Sekjen Asosiasi Pengusaha Catfish Indonesia (APCI) Azam B. Zaidy mengatakan konsumsi masyarakat tidak dapat diandalkan untuk memacu produksi. Selain dampaknya lamban, Azam telah membuktikan produksi yang sekadar mengandalkan permintaan konsumen sangat rapuh. Begitu diterjang patin impor, termasuk yang ilegal, budi daya patin dalam negeri terpuruk.
"Kalau mau menggenjot produksi, memang harus ada industri hilirnya. Kalau hanya dimakan oleh masyarakat umum, agak sulit meloncat," katanya, Kamis (1/3/2018).
Penghiliran yang dimaksud berupa industri fillet dan hasil sampingan (waste product) berupa pengolahan kulit dan kepala patin untuk tepung ikan atau minyak ikan. Azam mengatakan Vietnam telah menjalankan industri hilir Pangasius meskipun belum terlalu maju.
Produktivitas budi daya patin Indonesia 20-40 kg per m2, sedikit di bawah Vietnam yang 30-50 kg per m2. Namun, pengolahan patin di Indonesia masih jauh tertinggal dari Vietnam.
Produksi Pangasius Vietnam yang pada 1997 masih 200.000 ton naik dua kali lipat pada 2005 menjadi 450.000 ton yang 90% di antaranya diekspor ke berbagai negara dengan nama dori. Peningkatan produksi itu dipicu penghiliran yang progresif.
Hingga 2013, terdapat 13 perusahaan yang mengintegrasikan budi daya, pabrik fillet, dan pabrik pengolahan hasil sampingan di Vietnam Rose. Volume waste product-nya mencapai 1.000 -10.000 ton per pabrik per bulan dengan harga Rp3.600 per kg. Tepung ikan dan minyak ikan yang dihasilkan kemudian dijual ke pabrik pakan ternak domestik dan diekspor ke China.
Sementara di Indonesia, produksi fillet baru terpacu pada 2011, saat pengaturan impor patin mulai ditetapkan. Permintaan fillet yang pada 2010 masih 500 ton per bulan, kini mencapai 700-800 ton per bulan, terutama dari Jakarta, Bandung, Semarang, Surabaya, dan Bali.

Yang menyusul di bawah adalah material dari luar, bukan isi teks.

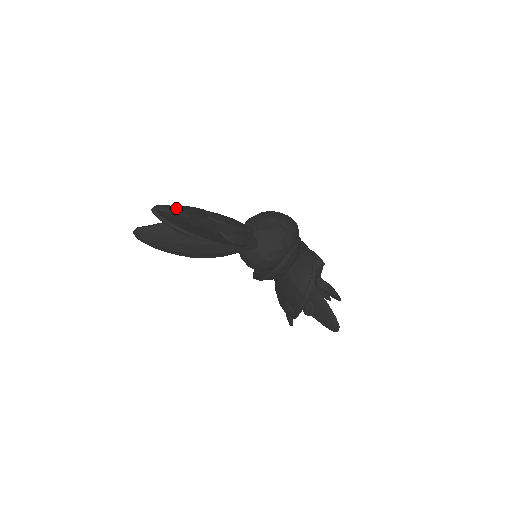
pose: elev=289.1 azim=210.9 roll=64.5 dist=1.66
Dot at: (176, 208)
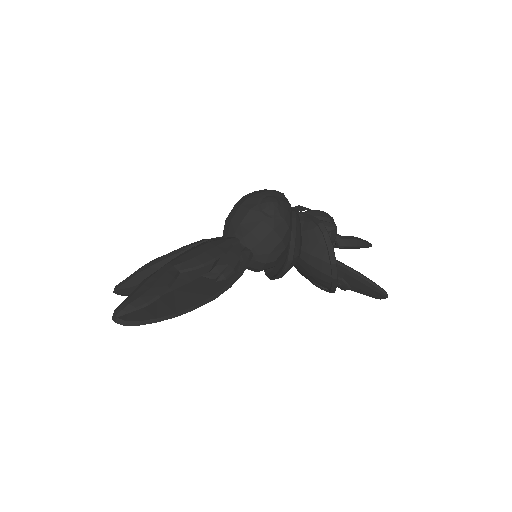
Dot at: (138, 299)
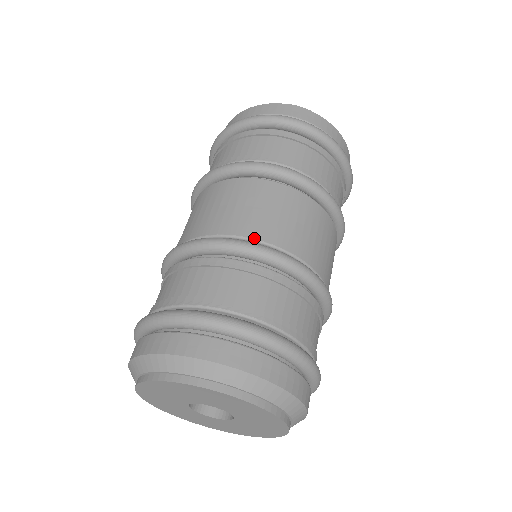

Adapun produksi dari 8-10 perusahaan fillet patin nasional skala menengah sekitar 400-500 ton per bulan.
Azam mengatakan biaya produksi untuk menghasilkan fillet masih tinggi karena belum ditunjang oleh pengolahan hasil sampingan yang memadai. Volume hasil sampingan hanya sekitar 15-16 ton per hari atau 450-480 ton per bulan dan belum banyak diolah secara komersial. Harga waste product pun hanya Rp2.000 per kg dan dipandang tidak terlalu membantu menurunkan biaya produksi patin.
"Pabrik yang ada sekarang ini, dengan kapasitas yang relatif tidak terlalu besar, tetap harus mengolah fish processing product dengan teknologi skala menengah kecil. Kalau tidak, sebentar-sebentar rapuh pasarnya," katanya.
Dalam catatan APCI, baru ada dua perusahaan patin terintegrasi di Indonesia. Perusahaan pertama bergerak di pembenihan patin hingga pengolahan fillet. Adapun perusahaan kedua menjalankan pembesaran patin hingga pengolahan fillet.